BEGIN Document section

At least 10 dads (not to mention countless moms and kids) have had
life-changing experiences at the past two conferences. I can't pinpoint a specific
event which made those things happen, so I must attribute it to the entire
conference. The presenters ... the funshops ... the dads' get-together ...
children experiencing some of their own ... the talent show ... everything that
the conference offers (and leaves out) is important. Complete submersion into
the entire conference will help more than just picking and choosing certain
things to see and hear. You can't submerge or pick and choose if one of you
is not there.

I'm assuming that you mean my talk with the fathers when you say 'your
talk"; I actually am presenting in the main tent on "Rules vs Principles", also.
For the sake of this e-mail, I'll go with my assumption. My get-together
with the fathers will give him some insight into unschooling and ways that
others experience it in and outside of their homes. Unschooling is not the
product of an equation; there is no one definition or way to do it. It is the math
equivalent of infinity because it is continuous and evolving and maleable
and has no defined stopping point. It must be lived and experienced correctly,
and it extends the journey of learning. As far as 'graduation' and college
are concerned, there should be people there with whom he can speak about
those subjects (in fact, one of the speakers, Valerie Fitzenrieter, will be
talking about her daughter, Laurie, who just began working on her
doctorate---unschooled until college). As far as successful goes, you're treading on thin
ice with me. My DW never graduated from college, and she's been successful
from society's and unschooling's standpoint. Maybe you both need to define the
meaning of being "successful". Bill Gates would take exception to needing a
college degree to be "successful".



Your can't support or understand what he hasn't experienced or read about.

END Document section
BEGIN Extracted entries

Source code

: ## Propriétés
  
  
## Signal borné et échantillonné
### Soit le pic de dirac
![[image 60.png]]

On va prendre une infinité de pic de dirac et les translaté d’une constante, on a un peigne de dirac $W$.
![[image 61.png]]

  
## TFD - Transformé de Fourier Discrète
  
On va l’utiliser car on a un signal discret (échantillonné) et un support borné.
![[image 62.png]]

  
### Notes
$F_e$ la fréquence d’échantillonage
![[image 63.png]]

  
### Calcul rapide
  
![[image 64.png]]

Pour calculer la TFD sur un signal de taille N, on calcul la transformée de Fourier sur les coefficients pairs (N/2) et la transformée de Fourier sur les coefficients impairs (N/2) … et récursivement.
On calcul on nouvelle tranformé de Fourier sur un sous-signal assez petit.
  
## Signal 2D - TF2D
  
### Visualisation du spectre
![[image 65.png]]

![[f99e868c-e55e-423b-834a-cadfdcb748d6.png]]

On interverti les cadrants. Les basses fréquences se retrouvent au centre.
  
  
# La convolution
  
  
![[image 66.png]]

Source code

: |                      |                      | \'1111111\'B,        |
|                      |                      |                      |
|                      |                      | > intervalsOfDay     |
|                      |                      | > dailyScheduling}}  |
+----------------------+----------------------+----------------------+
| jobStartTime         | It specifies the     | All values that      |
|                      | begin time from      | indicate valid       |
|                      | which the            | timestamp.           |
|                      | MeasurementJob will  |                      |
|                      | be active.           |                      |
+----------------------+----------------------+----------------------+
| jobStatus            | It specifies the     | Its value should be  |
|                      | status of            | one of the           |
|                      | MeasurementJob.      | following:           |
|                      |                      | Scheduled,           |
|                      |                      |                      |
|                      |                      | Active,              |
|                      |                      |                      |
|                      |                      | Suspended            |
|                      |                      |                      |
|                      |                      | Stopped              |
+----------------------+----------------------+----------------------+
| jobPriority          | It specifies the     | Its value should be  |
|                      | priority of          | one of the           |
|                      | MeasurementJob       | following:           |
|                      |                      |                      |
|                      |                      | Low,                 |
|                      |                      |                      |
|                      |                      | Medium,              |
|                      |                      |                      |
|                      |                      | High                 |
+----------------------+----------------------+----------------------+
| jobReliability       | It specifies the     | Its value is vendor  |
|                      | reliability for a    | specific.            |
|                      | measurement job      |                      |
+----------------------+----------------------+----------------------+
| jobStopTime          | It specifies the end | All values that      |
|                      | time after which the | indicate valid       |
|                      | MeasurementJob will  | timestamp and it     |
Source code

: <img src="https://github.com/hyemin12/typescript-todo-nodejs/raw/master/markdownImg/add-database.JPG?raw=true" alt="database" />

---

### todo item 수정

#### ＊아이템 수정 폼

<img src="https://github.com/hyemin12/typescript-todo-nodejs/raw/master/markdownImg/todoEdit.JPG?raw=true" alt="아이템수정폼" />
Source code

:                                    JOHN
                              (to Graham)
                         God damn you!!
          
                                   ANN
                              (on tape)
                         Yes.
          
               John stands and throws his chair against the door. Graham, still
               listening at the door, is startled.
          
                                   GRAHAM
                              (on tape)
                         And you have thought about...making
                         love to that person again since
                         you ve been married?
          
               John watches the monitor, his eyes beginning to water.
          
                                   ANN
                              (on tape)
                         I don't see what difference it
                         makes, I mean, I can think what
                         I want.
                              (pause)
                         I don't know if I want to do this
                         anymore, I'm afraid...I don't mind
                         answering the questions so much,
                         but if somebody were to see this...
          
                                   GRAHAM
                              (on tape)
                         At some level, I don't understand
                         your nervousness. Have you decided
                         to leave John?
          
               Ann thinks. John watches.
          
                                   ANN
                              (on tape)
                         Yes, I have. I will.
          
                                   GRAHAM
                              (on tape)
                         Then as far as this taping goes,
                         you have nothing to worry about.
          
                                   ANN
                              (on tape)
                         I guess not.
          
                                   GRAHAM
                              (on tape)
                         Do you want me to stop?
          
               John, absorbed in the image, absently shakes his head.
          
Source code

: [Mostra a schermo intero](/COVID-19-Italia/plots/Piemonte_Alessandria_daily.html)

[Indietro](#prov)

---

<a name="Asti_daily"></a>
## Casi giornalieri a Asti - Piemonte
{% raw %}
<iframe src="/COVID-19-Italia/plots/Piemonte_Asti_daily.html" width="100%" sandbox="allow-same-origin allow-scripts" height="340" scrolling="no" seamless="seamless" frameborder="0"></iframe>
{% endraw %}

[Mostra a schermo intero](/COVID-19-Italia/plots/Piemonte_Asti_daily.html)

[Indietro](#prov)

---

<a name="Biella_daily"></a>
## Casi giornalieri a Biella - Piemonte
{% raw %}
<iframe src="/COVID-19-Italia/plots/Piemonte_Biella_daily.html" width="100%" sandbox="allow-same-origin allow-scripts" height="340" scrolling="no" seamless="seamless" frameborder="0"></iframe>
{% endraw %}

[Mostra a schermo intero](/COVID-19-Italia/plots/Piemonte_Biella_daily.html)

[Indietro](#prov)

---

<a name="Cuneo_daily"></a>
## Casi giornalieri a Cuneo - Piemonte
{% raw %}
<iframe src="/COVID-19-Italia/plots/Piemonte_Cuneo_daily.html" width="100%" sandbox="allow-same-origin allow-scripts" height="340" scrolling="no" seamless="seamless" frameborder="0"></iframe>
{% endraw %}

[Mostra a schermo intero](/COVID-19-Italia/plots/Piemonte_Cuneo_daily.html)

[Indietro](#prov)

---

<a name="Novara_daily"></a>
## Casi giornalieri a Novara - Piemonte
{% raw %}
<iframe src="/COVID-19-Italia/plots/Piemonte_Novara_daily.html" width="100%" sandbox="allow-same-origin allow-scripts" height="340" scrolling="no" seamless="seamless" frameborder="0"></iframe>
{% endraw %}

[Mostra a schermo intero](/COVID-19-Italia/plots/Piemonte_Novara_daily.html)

END Extracted entries

Do these statements agree with the text on the unschooling conference? (a) The writer is presenting in the main tent. (b) The writer's DW graduated from college. (c) The writer credits one specific event with the dads' life-changing experiences. For each, answer yes or no and quote the deciding words. The data that comes after the text isn't needed for anything here.

(a) Yes: "I actually am presenting in the main tent"
(b) No: "My DW never graduated from college"
(c) No: "I can't pinpoint a specific event which made those things happen"